At the same time as organising a ground-breaking National Portrait Gallery exhibition of Vogue images from the past 100 years, the Vogue festival (featuring Kim Kardashian), the 100th anniversary issue (with the Duchess of Cambridge on the cover) and enduring the TV filming, Alex was — at first secretly — keeping a diary. Called Inside Vogue: A Diary of My 100th Year, it was published in late October.
People may have expected a sanitised version of a fancy editor’s life, with shades of The Devil Wears Prada, but Alex played a blinder. Her confessional tome not only pokes gentle fun at some of the most iconic fashion people around (Karl Lagerfeld for his cat-obsession; Giorgio Armani for understanding more English than he lets on), but it is also completely upfront and personal about her own life. Away from the front row, she is found wrangling with the boiler, being lectured to by the Brent council recycling team, and worrying about friends, family, her middle-age spread and the referendum — just like any of us.

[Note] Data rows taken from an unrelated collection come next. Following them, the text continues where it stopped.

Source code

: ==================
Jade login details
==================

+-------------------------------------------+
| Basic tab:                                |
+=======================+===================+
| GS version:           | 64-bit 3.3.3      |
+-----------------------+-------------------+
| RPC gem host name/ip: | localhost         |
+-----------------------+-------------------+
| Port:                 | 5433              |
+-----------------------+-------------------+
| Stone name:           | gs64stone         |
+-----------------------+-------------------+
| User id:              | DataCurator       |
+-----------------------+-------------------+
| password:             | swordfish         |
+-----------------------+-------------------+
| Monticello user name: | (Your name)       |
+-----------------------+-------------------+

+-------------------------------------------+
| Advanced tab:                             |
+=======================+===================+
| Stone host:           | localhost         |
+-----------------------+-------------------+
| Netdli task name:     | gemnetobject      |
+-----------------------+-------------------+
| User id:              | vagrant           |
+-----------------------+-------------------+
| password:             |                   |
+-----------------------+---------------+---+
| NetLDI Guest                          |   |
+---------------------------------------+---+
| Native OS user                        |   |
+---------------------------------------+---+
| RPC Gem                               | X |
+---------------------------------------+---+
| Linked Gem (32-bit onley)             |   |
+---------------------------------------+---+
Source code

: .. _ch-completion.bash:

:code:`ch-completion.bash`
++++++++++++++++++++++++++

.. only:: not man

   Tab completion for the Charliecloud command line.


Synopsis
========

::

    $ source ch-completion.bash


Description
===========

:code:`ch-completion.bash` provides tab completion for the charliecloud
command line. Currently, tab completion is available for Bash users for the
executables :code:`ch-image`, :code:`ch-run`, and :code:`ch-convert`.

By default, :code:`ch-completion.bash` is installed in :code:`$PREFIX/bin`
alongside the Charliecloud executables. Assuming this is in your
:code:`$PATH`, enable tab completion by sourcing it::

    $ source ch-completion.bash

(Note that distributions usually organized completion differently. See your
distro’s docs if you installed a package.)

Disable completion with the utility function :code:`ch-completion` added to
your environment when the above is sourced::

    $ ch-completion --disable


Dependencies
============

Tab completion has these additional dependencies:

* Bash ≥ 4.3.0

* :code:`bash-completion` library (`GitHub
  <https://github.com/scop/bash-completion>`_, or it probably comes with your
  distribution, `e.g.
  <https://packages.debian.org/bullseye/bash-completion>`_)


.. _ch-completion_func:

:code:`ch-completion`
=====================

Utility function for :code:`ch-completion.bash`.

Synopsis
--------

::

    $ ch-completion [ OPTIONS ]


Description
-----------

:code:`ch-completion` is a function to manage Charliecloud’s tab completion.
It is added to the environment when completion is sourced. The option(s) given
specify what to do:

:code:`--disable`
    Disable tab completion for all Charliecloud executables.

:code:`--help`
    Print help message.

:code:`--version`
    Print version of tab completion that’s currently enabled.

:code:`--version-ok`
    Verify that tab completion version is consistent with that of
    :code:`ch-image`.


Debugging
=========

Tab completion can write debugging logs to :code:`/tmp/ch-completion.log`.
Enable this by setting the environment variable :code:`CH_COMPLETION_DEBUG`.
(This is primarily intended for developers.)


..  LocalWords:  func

But then, Alex was never the cold-eyed cliche of a fashion magazine editor. Since I left the magazine, we’ve become friends and neighbours. We have shared family holidays and play tennis together every couple of weeks. Probably the best “non-Vogue editor” story is from an Italian beach where, for the first time in many years, I self-consciously sported a (gasp) bikini. Alex scoffed that I should never have stopped. “No one looks good in a bikini, Louise — or maybe a couple of models do, but wearing a bikini on a beach feels lovely and so of course we should wear them.” She always did, with a big smile, as deep a tan she could get, and a stack of books on her towel.
Alex was sceptical when we talked about my post-magazine life (I had edited InStyle, Good Housekeeping and Psychologies after leaving Vogue) as the founder of a website that matches people with therapists. But I’d noticed that recently she was much more interested in how I actually made it work and how rejuvenating I have found starting a new career in mid-life. So it didn’t surprise me when, shortly after the publication of her book, quietly delighted with great reviews and strong sales, she started to talk much more seriously about the possibility of stepping down and doing things she hasn’t been doing for the past 25 years.

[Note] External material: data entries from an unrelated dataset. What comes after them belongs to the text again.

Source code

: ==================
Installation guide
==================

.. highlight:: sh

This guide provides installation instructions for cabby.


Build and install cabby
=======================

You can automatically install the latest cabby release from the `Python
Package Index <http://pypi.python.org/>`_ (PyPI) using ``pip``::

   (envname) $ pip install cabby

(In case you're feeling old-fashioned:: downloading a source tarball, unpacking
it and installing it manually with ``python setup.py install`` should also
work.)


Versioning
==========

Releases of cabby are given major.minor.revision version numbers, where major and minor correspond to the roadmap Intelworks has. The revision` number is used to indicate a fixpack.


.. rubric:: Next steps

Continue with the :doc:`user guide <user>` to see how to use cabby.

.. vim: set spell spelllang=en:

So why she is leaving Vogue? It’s a job she’s loved, and it will be a wrench but I think she feels she’s done her dash, and she would rather leave on a high than fade away, or wait to be pushed. Whatever is hinted elsewhere, this is entirely her decision — Coleridge’s retirement announcement came after she had told him she wanted to leave — but even she must have been amazed at the media coverage: BBC News at 10, Radio 4 and the World at One. Now starts the betting on who will replace her, with names in the running stretching from Vogue alumni Jo Ellison (now at the FT) and Sally Singer (US Vogue) to uber-cool stylist Katie Grand (editor of Love) and current Vogue deputy Emily Sheffield, sister of Samantha Cameron.

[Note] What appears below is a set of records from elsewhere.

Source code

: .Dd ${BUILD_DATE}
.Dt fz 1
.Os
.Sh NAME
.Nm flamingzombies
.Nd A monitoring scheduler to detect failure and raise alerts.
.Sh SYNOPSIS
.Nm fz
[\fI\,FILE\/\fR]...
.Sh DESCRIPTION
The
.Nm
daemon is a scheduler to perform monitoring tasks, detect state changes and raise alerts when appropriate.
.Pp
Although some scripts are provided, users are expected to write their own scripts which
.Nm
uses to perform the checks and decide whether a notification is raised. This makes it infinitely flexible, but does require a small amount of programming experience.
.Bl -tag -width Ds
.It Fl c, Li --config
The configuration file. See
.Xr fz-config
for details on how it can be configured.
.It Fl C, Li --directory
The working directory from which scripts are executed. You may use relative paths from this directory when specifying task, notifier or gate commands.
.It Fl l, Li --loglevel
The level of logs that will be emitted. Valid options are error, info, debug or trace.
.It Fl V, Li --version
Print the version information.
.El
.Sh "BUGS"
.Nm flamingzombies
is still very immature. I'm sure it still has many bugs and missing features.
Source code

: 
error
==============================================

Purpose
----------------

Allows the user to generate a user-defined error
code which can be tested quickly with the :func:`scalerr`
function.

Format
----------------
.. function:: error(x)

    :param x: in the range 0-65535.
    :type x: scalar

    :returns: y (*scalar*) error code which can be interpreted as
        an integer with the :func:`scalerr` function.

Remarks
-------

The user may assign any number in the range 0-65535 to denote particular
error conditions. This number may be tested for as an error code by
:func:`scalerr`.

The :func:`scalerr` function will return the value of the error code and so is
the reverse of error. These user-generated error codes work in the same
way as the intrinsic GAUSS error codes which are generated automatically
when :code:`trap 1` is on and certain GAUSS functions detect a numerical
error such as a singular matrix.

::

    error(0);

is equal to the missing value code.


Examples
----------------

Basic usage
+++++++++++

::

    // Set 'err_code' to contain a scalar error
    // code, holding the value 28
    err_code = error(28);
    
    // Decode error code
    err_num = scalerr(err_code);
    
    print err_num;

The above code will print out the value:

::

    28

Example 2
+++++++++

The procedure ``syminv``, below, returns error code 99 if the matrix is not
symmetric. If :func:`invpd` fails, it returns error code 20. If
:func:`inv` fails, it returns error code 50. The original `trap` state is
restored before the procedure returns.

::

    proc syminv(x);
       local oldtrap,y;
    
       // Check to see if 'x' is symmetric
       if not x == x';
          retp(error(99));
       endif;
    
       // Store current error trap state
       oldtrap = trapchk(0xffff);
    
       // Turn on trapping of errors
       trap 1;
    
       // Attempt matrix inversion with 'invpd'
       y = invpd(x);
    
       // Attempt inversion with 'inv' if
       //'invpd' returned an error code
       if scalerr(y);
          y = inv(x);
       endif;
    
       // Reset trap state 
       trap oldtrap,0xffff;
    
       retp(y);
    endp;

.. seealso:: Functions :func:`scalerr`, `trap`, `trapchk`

It’s worth remembering that when Alex was offered the job, she almost turned it down because her fear of flying was so intense. A natural worrier, she’s had to work very hard to get to this point; so isn’t it time to try something different? Take on new challenges? She is, after all, only 59, so there’s plenty more for her to contribute, possibly — at least some of it — outside of fashion. I like to think I may have swayed her a little bit, and we’ll certainly get to play more tennis after June.